Our initiatives are working.

  • During our recent open enrollment, about 70,000 associates who had previously waived coverage signed up for Wal-Mart plans.
  • Of these associates, 78% of those surveyed said they were previously uninsured.
  • Over one-third of those associates, previously uninsured and recently electing coverage, selected the Wal-Mart Value Plan.
  • Considering factors that include associates who left Wal-Mart, those that elected to drop coverage as well as those who recently became eligible, this growth in enrollment leaves Wal-Mart in January 2006 with over 615,000 associates, (or over 1 million Americans, including spouses and dependants) on Wal-Mart health plans.

Wal-Mart is also working on behalf of our customers.

  • Currently, Wal-Mart is conducting a pilot project that puts health clinics in our stores. With an emphasis on affordability and convenience, these clinics will give the communities we serve access to quality care while providing an alternative to expensive emergency room visits.
  • Wal-Mart is committed to sharing our expertise in supply chain management and technology to reduce costs and increase efficiency within the health care system.

These are bold, innovative, outside-the-box solutions that reflect our care for our associates and a desire to be a leader in our industry. They’re just a start and much more is to come. We welcome partners in this effort to further these goals. Additional details on all Wal-Mart health plans can be found at www.walmartfacts.com.

Wal-Mart’s Health Care Benefits are Competitive in the Retail Sector


When compared to other retailers with similar business models – such as Target and The Home Depot - Wal-Mart’s health benefits are competitive in the retail sector. In many areas we, along with Target and The Home Depot, are setting the standard.

Eligibility:

Wal-Mart offers health coverage to both full- and part-time associates -- only 23% of all employers offer coverage to their part-time employees.

On average in 2005, 73% of all associates were eligible for Wal-Mart plans and 43% of all associates chose to enroll.  In January 2006, the number of associates covered by Wal-Mart health care insurance increased to 46%.

According to a 2005 survey by the Kaiser Family Foundation, the proportion of Wal-Mart associates eligible for company health care benefits (73%) is comparable to other large employers (79%) and significantly higher than the retail industry average (61%).

Coverage:

We estimate that more than three-fourths of Wal-Mart associates have some health insurance, through either a company plan, a spouse’s plan, or Medicare.
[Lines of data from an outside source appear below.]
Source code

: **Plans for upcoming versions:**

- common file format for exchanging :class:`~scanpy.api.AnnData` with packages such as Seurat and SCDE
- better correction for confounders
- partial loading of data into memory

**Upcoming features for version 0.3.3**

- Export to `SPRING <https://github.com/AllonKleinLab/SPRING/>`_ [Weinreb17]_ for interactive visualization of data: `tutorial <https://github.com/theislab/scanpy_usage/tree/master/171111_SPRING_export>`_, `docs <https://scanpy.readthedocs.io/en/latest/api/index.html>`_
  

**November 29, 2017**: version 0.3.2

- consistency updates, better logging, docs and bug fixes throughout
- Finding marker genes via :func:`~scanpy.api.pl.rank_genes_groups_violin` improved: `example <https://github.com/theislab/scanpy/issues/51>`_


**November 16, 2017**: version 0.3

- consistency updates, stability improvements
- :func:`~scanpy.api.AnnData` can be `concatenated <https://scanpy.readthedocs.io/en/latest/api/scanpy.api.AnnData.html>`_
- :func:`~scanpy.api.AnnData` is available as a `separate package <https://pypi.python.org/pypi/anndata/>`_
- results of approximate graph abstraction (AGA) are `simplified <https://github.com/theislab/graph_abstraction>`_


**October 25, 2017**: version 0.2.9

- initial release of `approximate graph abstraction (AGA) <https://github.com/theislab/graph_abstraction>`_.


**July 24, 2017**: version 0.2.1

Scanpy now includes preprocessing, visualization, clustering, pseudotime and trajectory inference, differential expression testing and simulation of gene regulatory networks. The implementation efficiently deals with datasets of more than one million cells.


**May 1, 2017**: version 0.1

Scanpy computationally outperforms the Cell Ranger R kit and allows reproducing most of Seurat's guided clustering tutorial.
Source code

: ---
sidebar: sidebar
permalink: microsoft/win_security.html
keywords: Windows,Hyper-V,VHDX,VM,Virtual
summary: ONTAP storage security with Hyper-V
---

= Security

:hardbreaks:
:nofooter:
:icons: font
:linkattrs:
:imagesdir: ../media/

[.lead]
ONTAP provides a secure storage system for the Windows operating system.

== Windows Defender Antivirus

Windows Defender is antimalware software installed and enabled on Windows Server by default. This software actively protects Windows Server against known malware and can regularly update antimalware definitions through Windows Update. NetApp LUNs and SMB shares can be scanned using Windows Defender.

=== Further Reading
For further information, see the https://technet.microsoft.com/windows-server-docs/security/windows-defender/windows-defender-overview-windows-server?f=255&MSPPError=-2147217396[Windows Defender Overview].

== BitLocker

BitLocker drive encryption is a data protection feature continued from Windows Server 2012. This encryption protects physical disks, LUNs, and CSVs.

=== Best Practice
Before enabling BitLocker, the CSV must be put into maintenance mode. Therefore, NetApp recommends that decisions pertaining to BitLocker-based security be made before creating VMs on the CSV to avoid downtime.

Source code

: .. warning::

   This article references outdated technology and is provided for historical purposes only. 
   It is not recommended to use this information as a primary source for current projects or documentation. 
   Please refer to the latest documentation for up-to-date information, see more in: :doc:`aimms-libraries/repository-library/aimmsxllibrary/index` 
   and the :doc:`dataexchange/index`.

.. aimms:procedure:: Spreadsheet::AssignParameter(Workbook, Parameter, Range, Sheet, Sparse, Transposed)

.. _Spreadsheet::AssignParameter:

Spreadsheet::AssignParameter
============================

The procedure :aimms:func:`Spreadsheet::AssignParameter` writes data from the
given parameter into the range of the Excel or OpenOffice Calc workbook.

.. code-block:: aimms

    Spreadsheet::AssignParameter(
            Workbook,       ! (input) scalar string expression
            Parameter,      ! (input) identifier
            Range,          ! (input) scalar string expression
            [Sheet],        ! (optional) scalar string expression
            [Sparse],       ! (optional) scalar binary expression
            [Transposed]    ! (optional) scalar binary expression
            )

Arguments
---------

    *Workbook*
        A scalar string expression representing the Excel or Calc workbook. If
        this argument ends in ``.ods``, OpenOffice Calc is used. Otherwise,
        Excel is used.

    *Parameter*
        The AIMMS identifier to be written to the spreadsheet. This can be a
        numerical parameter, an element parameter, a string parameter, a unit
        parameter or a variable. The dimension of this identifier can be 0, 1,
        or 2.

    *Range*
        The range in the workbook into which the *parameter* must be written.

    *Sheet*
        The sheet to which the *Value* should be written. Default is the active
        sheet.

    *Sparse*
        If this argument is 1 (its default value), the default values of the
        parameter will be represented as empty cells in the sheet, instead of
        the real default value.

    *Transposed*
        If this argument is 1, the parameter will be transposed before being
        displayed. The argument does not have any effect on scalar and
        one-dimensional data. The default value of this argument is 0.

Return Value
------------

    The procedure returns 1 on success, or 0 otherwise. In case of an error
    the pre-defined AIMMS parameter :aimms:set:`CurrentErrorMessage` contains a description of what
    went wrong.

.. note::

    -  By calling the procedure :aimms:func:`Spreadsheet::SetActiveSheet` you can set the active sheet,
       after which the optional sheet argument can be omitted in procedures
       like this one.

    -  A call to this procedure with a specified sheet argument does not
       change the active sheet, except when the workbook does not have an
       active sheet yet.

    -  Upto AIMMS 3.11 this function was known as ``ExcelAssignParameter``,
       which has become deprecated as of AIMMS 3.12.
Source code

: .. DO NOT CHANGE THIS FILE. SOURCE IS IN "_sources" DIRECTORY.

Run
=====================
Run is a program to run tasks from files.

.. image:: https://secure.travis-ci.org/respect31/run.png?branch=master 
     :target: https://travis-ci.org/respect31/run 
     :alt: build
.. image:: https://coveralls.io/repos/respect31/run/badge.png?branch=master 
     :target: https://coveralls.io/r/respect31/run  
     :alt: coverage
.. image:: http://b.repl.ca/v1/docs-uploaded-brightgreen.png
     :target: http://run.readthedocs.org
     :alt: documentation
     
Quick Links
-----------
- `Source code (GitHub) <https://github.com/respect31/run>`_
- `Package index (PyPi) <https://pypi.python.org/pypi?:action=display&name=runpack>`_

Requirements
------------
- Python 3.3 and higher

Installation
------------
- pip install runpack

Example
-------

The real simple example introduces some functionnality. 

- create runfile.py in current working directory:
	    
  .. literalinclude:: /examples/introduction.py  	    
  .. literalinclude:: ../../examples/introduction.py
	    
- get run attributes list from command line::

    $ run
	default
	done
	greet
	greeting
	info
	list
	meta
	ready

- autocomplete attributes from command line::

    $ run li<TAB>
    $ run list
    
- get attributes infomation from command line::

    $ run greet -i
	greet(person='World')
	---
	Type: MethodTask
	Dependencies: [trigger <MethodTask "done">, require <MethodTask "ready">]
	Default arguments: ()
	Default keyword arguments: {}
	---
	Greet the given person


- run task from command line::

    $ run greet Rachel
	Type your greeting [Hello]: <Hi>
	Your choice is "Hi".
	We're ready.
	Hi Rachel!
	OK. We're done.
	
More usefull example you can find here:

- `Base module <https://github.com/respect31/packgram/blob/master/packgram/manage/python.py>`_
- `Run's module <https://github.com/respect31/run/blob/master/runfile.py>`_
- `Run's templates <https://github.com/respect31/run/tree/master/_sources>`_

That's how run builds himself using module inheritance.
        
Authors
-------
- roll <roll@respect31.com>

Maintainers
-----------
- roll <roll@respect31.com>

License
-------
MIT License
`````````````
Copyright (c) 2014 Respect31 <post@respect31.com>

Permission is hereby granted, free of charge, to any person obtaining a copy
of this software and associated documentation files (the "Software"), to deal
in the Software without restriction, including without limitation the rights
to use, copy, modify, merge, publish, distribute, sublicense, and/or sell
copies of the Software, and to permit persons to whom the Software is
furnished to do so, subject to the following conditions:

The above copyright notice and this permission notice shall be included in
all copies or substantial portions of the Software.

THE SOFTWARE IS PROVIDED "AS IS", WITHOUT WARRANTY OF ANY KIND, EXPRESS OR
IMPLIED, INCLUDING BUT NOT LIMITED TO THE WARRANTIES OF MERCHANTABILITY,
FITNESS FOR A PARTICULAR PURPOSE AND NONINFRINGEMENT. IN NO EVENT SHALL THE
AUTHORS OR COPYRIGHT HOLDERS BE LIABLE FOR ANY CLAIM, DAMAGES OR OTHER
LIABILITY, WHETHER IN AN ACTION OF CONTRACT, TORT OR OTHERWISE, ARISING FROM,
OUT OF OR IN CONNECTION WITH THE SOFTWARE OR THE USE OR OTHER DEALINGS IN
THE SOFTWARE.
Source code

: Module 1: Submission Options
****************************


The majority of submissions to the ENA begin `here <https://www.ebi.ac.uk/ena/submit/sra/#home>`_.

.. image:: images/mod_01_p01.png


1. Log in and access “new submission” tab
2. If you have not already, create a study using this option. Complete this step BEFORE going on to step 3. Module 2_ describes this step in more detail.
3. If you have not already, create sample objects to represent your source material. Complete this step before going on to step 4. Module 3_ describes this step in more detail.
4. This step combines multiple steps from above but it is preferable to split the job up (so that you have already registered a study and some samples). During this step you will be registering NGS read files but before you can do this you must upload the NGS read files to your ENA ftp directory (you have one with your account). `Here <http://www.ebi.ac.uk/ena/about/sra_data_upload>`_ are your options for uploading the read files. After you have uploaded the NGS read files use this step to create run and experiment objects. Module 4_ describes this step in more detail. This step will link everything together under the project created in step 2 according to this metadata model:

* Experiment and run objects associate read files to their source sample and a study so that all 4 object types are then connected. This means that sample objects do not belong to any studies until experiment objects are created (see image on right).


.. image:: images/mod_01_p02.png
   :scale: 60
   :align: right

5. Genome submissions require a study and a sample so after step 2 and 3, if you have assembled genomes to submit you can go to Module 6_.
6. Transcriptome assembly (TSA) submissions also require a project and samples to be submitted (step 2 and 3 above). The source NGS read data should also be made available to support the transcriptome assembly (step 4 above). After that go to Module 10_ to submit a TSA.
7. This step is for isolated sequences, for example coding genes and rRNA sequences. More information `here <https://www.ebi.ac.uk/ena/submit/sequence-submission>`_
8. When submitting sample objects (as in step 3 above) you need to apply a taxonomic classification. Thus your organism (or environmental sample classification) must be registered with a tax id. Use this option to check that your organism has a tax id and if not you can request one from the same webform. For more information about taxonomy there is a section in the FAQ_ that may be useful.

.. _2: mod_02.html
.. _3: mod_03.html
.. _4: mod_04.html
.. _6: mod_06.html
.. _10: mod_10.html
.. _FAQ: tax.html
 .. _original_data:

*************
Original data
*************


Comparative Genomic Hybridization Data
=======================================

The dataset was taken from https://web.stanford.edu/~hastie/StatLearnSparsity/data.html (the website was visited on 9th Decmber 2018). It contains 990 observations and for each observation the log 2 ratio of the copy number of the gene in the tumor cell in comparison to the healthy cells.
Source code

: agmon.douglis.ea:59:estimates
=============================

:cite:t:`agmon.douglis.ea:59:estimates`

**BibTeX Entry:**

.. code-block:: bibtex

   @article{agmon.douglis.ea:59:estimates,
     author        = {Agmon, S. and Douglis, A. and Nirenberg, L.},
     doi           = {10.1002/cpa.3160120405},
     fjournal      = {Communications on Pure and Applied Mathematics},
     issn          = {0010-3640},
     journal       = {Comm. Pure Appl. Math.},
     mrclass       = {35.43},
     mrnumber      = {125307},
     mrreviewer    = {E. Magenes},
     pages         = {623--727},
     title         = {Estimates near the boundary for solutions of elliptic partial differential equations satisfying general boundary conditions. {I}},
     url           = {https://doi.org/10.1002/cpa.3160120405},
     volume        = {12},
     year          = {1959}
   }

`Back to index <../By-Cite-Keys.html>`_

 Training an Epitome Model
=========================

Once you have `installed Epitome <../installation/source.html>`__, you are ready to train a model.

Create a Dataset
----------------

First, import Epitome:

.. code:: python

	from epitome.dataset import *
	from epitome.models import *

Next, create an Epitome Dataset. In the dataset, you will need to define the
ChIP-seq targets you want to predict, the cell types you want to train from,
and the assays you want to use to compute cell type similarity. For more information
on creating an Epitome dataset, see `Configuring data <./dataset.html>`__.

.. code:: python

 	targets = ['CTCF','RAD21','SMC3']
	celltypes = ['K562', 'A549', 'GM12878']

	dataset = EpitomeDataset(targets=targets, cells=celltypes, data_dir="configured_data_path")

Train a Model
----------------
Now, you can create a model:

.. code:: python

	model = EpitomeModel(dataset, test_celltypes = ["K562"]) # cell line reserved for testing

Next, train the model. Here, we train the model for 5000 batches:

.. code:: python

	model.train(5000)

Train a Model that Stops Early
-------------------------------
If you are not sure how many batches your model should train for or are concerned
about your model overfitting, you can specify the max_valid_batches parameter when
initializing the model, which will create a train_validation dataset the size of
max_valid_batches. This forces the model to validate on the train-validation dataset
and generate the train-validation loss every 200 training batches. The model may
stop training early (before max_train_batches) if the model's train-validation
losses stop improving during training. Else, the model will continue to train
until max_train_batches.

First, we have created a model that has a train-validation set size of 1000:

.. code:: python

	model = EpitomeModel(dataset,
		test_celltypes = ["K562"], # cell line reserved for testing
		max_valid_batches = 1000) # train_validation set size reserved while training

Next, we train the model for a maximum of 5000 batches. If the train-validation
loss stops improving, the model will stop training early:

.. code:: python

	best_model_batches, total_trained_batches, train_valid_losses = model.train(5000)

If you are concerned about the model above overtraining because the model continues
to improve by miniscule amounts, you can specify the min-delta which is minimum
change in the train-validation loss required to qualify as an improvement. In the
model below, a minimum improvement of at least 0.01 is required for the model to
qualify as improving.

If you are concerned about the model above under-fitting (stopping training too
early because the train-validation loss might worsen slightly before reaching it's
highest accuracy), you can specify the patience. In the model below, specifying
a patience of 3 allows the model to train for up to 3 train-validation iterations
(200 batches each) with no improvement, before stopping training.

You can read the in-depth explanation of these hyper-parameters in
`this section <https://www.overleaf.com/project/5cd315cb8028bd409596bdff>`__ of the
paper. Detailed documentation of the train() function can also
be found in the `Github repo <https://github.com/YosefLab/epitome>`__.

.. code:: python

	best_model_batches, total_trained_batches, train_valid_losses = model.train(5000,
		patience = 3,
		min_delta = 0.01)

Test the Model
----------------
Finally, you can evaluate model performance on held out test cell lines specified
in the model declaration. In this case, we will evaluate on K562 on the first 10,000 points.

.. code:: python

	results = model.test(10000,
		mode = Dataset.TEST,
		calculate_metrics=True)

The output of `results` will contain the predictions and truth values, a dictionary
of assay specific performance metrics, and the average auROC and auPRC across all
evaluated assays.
According to a survey conducted by The Segmentation Company, 5% of Wal-Mart associates are on Medicaid. This is lower than the retail sector average of 6% and only slightly higher than the national average of 4%.

27% of the children of Wal-Mart associates are on Medicaid or S-CHIP programs, a proportion lower than the retail sector average of 36%.

Affordability:

Wal-Mart’s deductible for individual coverage starts at $350, which is comparable to our competitors.

We have plans available for as little as $11 per month for associates and 30 cents more per day for children. These innovative plans include some first-dollar coverage for doctor visits and drugs.

Preventive dental coverage with no deductible is available to individuals for as little as $6.52 per month, to associates and their children or spouses for $13.58 per month, and to families for $20.64 per month.

Company Contribution:

Historically, Wal-Mart’s contribution to both individual and family health care coverage has been approximately two-thirds of the total cost.

The total benefits package for a Wal-Mart associate includes, in addition to health care, programs such as company contributions to 401(K)/profit-sharing plans, associate discount cards, paid time off and life insurance. In FY 2006, Wal-Mart is projected to spend roughly $4.7 billion on associate benefits.